In college, some may not realize that means them. Where is the line? When does “a lot” become “too much?” Where does someone go when they already think they’re on top of the world? As David Reddish, a distinguished McKnight professor in the department of neuroscience at the university, pointed out: “There are a lot of high-functioning alcoholics.”
While some students might think they do OK drinking through school, alcohol use definitely has its negative consequences. A 2015 Boynton survey looked at high-risk drinkers, identified as those who consumed five or more drinks per sitting, versus low-risk drinkers at the university. The survey found that high-risk drinkers were about six times more likely to do badly on a test or project, five times more likely to get into a fight or argument and more than six-and-a-half times more likely to miss class compared to their low-risk counterparts.
Along with that, the Higher Education Center for Alcohol and Other Drug Prevention says that “about 25 percent of college students report academic problems caused by alcohol use, such as earning lower grades, doing poorly on exams or papers, missing class, and falling behind.”

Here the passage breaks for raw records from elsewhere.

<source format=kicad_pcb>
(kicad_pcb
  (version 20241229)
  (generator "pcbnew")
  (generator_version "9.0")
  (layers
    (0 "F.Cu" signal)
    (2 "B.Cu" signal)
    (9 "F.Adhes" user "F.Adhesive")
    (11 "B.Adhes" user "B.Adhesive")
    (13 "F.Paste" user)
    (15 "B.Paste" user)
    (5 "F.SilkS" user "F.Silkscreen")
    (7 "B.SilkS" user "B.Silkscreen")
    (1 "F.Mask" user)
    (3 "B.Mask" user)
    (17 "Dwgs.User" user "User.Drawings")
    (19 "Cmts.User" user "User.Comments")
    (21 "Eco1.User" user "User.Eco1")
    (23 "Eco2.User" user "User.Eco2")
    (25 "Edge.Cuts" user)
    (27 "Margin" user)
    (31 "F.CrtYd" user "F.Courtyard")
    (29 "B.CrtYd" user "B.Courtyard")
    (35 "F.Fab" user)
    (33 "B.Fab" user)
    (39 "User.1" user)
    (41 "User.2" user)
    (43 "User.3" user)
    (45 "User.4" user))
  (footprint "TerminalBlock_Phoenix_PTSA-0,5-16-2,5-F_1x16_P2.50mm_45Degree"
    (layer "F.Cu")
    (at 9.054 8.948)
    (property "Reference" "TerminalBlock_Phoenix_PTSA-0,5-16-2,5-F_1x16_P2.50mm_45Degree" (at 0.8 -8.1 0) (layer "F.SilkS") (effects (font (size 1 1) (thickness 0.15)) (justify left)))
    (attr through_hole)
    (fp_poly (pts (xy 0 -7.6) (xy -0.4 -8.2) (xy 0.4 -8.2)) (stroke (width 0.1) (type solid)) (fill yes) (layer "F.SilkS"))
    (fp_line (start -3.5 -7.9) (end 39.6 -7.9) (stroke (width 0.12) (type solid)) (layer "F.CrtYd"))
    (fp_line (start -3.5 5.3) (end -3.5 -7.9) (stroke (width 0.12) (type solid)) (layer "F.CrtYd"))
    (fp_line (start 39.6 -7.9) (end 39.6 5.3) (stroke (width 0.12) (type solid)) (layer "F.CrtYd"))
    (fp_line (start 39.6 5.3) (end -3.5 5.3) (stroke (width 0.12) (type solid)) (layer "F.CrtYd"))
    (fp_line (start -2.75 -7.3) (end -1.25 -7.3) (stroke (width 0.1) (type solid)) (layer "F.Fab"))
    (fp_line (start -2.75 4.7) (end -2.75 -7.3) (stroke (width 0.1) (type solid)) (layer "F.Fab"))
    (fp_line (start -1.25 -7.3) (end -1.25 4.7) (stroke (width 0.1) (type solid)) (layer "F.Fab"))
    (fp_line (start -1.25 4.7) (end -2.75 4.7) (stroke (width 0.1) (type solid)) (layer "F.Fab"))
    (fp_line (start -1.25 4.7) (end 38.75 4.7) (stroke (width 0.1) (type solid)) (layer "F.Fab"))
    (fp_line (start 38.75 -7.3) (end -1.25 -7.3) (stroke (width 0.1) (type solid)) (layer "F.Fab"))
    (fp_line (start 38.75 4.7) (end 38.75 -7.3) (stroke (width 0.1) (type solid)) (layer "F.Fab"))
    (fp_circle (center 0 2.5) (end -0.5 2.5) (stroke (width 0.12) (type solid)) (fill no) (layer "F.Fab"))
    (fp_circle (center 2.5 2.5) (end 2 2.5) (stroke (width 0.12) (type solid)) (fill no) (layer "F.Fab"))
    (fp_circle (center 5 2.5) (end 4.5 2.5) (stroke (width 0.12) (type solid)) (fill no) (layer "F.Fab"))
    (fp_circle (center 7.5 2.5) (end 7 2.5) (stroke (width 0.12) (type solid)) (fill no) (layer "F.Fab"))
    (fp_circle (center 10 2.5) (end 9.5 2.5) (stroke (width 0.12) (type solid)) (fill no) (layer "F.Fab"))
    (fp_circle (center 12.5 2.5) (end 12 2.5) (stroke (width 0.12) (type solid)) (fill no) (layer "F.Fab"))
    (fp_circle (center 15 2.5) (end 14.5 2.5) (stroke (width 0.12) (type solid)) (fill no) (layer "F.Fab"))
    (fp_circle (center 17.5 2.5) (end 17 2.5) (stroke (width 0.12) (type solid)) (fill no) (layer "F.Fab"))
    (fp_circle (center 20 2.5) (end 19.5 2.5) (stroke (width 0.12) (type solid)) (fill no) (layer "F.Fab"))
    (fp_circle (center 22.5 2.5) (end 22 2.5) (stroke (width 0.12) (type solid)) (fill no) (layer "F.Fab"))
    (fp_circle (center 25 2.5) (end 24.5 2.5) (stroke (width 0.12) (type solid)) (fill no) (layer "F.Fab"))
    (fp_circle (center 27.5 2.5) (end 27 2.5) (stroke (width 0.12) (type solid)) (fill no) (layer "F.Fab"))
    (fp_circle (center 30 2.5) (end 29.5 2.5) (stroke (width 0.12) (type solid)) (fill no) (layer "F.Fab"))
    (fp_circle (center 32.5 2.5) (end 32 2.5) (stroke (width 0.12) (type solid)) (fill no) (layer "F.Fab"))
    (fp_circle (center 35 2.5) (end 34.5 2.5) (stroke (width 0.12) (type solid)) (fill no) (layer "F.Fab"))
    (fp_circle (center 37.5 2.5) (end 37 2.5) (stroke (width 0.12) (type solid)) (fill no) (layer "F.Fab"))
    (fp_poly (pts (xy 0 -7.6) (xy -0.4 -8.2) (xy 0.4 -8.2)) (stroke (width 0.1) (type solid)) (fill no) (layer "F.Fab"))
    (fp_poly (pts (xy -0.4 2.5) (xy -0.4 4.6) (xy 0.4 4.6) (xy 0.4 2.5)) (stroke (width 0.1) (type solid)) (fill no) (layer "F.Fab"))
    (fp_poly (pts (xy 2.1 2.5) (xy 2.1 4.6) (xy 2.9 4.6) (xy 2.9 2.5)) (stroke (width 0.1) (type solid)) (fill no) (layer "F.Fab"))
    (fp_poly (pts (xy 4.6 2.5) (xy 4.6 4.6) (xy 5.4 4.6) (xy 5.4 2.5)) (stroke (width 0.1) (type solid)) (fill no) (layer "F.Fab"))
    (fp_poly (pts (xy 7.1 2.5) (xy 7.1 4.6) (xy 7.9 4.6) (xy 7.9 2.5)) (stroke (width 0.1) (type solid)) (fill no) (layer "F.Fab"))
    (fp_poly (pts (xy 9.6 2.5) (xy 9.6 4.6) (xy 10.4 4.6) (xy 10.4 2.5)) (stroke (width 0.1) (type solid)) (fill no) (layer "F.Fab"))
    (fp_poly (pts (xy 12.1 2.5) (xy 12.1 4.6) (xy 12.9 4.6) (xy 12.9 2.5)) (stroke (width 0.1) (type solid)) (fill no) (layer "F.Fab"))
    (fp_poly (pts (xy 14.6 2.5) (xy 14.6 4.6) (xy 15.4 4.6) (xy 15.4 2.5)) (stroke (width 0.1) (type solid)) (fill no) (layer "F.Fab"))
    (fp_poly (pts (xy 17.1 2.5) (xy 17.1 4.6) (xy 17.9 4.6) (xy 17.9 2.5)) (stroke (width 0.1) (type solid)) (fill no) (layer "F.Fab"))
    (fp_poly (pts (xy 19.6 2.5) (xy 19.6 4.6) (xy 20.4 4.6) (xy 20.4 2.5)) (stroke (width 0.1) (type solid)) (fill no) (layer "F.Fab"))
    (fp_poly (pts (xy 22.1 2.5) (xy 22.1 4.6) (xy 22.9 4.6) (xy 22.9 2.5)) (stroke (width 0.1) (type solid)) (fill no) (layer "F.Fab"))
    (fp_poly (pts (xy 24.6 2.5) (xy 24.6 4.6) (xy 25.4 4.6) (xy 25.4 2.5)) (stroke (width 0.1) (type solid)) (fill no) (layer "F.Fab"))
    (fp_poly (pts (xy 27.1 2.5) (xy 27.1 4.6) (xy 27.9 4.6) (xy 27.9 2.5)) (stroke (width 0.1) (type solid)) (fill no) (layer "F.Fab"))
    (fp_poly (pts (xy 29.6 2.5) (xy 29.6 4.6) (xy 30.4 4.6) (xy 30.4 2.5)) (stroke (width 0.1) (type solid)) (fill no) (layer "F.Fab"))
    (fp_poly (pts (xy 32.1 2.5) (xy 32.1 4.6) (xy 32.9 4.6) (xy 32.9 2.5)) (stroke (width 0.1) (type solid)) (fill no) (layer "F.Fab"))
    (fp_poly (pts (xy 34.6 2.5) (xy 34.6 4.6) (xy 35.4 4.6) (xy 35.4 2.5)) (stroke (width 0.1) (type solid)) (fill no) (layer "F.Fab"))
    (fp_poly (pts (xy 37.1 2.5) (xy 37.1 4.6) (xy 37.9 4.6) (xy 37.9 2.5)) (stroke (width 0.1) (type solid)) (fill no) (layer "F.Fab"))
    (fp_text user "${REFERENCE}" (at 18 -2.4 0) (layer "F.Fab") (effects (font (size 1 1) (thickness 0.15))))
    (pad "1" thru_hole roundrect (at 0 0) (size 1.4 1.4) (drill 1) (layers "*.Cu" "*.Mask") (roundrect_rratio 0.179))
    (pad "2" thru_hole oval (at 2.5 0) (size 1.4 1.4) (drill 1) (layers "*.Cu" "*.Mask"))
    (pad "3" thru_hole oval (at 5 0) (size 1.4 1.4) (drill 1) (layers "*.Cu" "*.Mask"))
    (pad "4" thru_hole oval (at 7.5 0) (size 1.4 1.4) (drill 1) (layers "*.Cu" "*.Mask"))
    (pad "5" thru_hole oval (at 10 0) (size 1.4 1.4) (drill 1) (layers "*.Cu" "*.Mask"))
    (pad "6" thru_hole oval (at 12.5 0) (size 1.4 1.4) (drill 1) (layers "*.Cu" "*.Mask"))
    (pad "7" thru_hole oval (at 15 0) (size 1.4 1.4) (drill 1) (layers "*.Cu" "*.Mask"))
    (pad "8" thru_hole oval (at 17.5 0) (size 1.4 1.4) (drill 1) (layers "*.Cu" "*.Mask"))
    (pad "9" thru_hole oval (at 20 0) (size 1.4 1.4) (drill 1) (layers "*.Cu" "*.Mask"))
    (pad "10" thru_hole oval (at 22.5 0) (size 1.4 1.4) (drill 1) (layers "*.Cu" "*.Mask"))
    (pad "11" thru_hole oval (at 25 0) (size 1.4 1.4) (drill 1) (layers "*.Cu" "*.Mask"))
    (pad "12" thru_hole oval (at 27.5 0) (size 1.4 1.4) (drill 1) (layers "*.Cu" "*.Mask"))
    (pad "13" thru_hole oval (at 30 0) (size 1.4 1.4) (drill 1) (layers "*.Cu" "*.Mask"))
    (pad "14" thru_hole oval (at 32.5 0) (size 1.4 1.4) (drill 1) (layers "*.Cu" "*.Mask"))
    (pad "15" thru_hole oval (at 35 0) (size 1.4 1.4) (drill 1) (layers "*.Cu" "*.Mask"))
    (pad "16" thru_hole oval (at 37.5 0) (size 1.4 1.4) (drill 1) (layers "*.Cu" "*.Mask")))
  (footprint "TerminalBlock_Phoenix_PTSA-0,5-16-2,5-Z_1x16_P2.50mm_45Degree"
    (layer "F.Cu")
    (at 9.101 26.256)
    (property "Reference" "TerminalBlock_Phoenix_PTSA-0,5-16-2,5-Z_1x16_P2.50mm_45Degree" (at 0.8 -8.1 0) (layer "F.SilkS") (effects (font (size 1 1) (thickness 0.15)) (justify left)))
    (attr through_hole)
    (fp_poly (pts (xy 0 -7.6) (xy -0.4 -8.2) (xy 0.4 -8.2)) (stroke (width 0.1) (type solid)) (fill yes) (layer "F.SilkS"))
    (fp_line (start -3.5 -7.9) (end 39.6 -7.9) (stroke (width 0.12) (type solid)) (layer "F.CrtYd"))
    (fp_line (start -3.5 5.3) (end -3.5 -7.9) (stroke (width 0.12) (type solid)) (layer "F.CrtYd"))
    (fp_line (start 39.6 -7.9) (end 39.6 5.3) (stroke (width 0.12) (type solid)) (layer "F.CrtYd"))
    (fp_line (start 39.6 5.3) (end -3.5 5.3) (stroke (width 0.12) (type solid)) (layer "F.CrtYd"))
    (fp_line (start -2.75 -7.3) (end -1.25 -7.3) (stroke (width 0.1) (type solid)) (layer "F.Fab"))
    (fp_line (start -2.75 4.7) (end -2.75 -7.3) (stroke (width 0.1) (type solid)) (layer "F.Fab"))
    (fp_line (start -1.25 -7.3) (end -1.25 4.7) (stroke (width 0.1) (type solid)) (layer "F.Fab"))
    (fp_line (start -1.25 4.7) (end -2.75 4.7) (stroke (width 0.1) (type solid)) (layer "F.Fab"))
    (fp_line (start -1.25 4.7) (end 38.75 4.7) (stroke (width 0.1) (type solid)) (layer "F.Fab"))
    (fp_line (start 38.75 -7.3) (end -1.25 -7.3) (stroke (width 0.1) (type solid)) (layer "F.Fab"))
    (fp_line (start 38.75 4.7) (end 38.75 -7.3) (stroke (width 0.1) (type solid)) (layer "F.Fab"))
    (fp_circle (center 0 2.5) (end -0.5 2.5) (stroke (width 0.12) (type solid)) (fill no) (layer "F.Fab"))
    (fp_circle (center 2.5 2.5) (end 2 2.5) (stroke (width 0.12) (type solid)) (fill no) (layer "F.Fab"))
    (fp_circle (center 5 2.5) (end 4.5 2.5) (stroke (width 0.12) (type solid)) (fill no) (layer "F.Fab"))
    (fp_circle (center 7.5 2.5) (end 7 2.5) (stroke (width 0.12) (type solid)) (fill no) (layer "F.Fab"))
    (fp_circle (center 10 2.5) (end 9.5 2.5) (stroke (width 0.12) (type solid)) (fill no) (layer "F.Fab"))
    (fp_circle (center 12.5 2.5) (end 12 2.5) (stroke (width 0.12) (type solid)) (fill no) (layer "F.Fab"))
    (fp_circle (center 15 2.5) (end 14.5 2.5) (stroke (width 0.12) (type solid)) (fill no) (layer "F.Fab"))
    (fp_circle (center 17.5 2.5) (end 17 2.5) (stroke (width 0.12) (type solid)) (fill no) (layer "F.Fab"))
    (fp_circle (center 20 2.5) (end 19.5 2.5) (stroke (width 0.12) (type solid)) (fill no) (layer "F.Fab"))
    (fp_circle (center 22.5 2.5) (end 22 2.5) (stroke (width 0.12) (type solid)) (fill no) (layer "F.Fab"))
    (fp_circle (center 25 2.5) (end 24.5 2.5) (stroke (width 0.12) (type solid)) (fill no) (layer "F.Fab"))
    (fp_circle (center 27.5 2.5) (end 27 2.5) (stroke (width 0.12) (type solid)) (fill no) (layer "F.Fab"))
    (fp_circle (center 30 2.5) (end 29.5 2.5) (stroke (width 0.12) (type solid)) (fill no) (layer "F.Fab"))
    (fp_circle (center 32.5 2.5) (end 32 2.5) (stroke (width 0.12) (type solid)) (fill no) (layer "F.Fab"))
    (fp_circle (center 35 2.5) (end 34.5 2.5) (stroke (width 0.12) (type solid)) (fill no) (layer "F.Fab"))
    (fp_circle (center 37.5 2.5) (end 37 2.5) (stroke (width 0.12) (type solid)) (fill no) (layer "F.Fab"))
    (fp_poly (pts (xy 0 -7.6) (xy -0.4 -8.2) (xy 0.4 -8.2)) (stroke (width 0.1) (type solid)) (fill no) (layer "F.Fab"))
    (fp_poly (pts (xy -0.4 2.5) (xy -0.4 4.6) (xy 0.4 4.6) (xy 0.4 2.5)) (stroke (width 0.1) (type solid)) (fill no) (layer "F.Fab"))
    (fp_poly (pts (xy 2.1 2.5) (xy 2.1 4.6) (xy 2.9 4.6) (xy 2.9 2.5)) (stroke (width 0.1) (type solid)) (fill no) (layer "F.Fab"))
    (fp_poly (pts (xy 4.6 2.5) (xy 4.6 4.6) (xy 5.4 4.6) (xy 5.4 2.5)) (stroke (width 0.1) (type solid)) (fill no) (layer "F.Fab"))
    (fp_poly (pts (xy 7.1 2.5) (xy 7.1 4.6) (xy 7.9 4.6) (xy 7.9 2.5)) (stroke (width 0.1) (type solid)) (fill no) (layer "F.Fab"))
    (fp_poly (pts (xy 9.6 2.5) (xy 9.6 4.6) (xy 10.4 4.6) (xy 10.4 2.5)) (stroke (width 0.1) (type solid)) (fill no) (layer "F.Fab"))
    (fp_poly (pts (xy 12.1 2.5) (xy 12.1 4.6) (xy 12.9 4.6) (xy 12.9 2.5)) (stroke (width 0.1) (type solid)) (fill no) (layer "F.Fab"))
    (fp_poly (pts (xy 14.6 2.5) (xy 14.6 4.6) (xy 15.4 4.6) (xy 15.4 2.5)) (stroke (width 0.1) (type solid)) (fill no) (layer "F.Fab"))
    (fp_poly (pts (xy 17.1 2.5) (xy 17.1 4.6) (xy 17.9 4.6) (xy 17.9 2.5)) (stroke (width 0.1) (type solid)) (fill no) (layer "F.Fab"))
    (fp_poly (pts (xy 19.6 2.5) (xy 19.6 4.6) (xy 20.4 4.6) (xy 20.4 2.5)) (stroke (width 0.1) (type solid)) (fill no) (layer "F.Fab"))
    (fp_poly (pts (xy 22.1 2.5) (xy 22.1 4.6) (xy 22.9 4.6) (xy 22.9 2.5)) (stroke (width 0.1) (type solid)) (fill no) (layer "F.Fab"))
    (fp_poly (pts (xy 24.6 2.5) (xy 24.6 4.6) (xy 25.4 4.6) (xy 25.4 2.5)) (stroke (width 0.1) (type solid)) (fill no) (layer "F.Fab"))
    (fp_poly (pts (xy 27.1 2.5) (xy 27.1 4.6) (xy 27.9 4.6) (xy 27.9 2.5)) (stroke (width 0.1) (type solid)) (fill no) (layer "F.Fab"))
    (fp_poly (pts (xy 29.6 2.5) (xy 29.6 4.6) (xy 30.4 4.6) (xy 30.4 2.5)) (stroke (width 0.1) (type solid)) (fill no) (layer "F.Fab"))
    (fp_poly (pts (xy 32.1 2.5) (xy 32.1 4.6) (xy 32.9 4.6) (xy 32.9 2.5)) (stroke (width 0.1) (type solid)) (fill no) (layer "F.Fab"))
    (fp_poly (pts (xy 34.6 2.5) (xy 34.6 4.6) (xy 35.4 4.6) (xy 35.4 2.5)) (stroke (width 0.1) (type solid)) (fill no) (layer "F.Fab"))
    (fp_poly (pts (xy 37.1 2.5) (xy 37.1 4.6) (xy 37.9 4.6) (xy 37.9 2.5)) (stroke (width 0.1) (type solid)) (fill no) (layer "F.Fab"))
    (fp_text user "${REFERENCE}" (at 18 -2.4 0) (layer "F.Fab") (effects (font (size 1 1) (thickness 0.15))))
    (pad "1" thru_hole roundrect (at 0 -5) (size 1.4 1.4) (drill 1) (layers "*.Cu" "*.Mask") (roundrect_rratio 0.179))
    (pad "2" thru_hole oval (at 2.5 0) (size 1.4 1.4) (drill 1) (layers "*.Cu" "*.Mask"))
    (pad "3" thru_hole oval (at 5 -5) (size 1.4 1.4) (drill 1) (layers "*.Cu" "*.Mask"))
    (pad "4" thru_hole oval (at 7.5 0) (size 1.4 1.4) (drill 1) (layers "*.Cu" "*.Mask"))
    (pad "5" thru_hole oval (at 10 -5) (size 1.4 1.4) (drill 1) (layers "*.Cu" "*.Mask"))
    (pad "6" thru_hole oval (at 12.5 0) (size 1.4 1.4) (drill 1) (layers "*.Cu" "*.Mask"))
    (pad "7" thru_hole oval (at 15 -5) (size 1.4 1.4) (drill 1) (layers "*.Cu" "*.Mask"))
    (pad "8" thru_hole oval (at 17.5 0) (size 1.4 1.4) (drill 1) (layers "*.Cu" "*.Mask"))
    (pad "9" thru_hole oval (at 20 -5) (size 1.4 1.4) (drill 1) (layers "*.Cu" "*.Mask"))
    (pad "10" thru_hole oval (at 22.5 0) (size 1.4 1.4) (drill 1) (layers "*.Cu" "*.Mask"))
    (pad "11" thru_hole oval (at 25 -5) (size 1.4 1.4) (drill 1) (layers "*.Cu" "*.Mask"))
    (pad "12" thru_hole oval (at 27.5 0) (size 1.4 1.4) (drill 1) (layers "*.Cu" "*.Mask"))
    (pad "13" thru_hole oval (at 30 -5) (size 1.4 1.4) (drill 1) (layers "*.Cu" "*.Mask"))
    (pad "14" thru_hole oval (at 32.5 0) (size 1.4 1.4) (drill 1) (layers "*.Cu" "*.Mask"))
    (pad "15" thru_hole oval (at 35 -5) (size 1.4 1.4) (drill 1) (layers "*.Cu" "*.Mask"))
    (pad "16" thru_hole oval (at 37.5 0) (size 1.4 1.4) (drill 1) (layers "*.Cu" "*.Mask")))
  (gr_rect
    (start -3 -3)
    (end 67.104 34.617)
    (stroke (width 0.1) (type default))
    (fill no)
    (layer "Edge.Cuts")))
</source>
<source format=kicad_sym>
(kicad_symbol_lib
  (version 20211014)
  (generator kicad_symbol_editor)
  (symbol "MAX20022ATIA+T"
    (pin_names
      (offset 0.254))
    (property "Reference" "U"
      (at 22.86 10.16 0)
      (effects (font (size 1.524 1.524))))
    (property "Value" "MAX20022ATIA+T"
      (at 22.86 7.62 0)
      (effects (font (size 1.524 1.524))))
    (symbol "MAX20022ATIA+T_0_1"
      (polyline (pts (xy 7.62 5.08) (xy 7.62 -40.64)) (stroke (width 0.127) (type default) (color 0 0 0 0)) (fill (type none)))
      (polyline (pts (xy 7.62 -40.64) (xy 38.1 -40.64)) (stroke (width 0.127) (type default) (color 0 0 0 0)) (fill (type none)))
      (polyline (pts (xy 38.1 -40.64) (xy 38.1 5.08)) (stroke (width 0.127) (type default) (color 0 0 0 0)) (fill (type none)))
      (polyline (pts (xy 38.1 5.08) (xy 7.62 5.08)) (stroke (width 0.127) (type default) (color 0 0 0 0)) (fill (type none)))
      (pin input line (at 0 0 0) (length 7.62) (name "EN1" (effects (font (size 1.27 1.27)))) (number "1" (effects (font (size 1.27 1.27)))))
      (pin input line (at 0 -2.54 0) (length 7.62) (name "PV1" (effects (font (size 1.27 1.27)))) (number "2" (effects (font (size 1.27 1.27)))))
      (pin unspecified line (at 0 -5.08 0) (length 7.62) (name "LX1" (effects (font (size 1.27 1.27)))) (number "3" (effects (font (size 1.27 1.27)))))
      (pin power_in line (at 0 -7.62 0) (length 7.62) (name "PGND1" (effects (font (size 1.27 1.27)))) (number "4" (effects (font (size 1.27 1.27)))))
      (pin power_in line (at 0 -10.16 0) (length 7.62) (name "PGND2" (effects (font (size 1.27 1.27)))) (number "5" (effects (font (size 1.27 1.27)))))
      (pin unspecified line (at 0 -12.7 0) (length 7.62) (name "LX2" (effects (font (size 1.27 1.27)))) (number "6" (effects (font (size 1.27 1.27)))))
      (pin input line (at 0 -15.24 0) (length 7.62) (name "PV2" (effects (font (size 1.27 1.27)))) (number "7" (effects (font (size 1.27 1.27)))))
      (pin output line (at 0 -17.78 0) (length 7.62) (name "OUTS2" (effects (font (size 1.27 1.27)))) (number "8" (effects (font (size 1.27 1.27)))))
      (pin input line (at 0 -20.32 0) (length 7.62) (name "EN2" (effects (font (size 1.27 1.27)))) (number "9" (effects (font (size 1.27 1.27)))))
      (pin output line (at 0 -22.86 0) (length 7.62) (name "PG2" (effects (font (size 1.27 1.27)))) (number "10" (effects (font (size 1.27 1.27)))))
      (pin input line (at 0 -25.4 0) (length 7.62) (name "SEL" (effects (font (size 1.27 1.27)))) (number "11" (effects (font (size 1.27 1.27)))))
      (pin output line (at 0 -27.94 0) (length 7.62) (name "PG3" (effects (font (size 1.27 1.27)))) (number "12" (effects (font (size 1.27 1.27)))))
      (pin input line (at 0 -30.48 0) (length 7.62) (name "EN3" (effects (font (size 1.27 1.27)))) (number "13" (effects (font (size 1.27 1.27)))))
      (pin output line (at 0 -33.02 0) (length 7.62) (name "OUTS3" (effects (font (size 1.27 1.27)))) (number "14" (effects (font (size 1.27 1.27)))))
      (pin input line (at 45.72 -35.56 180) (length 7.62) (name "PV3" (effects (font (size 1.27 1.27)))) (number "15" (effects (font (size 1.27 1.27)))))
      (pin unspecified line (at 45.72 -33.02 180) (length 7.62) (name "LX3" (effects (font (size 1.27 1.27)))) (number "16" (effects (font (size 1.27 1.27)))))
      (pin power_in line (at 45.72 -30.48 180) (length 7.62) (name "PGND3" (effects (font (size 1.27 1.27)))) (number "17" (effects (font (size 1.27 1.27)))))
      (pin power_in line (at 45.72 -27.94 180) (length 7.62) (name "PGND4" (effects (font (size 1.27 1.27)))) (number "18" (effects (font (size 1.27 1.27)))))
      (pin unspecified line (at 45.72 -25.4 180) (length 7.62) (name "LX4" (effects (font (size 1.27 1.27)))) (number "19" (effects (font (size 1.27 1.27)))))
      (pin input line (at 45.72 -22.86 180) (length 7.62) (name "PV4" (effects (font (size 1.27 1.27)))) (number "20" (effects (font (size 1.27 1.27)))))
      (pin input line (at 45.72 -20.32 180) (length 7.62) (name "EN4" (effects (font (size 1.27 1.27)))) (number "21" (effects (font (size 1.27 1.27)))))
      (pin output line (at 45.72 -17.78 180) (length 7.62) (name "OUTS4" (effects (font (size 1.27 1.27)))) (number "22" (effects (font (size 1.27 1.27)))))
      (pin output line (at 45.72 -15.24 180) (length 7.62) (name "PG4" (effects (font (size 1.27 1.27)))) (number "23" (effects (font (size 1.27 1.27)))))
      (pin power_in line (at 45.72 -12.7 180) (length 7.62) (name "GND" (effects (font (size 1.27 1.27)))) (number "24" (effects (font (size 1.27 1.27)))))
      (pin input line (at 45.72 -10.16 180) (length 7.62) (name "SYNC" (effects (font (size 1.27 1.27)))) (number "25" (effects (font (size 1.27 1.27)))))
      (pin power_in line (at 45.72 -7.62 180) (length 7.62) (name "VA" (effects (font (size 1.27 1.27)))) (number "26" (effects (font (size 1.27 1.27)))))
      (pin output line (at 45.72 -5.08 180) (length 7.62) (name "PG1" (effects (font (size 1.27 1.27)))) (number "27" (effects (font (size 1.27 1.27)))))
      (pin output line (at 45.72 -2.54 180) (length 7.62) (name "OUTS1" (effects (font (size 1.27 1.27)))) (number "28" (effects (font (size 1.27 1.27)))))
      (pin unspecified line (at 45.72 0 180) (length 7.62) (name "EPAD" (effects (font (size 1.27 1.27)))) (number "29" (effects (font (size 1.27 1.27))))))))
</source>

But while some can’t mix alcohol and education, others believe they can thrive on it, which leads them down a dangerous, and often delusional, path.
Ron, a student in his last year at Augsburg University, who didn’t want his last name used because he says he’s battling addiction problems, said he doesn’t know if he would have ever started drinking if he hadn’t gone to college. He drinks every night and now wonders how he can stop after graduating.
“It started by me drinking only for parties,” he said. “That’s something about college culture. You gotta be drunk to have a good time.”
And Ron goes to a college with support systems in place to help students who struggle with addiction. At the University of Minnesota, students are even more isolated if they find themselves struggling with dependence on alcohol use.
“I’m not super aware of what resources there are on this campus for people who are trying to recover from addiction, or if the university provides anything like that,” said Chris McNamara, a University of Minnesota transfer student who is a member of the Greek community.
“I think addiction on campus is a problem, and very often it goes unnoticed because of the mentality that you can’t truly be addicted to the substance you choose until after you graduate,” McNamara said. “The biggest change in dialogue needs to happen between peers and the understanding that even though college may be a crazy time to do all of these new things, it doesn’t mean you have to go through this whirlwind of a culture that is the binge mentality in college.”
Binge drinking is the act of excessive alcohol consumption over a period of two hours — four drinks for women, five for men. The main point here is to get drunk, and to get drunk quickly. However, there’s something surprising about that same “binge mentality.” It has actually gone down over the past two decades, said Dave Golden, director of public health and communications at Boynton Health. In 18- to 24-year-old students, high-risk drinking dropped from 42 percent in 2007 to 34 percent in 2015. Campus-wide, the rate dropped from 36 percent to 27 percent.
But still, there is a culture of alcohol use that’s pervasive in some parts of the university. Kaeli Domino, a university senior, agreed that many of her peers are in denial about the lifestyle they lead in college.
After battling alcohol addiction and subsequently getting treatment for mental health and substance abuse in the winter, she sees the folly of her friends believing they can snap their fingers and make all of their drinking problems go away — that it’s their choice when they’re going to stop.
“People think that after graduation they’re going to settle down and calm down,” Domino said. “And I have seen that not happen for people. I’ve seen it get worse for people after graduation.”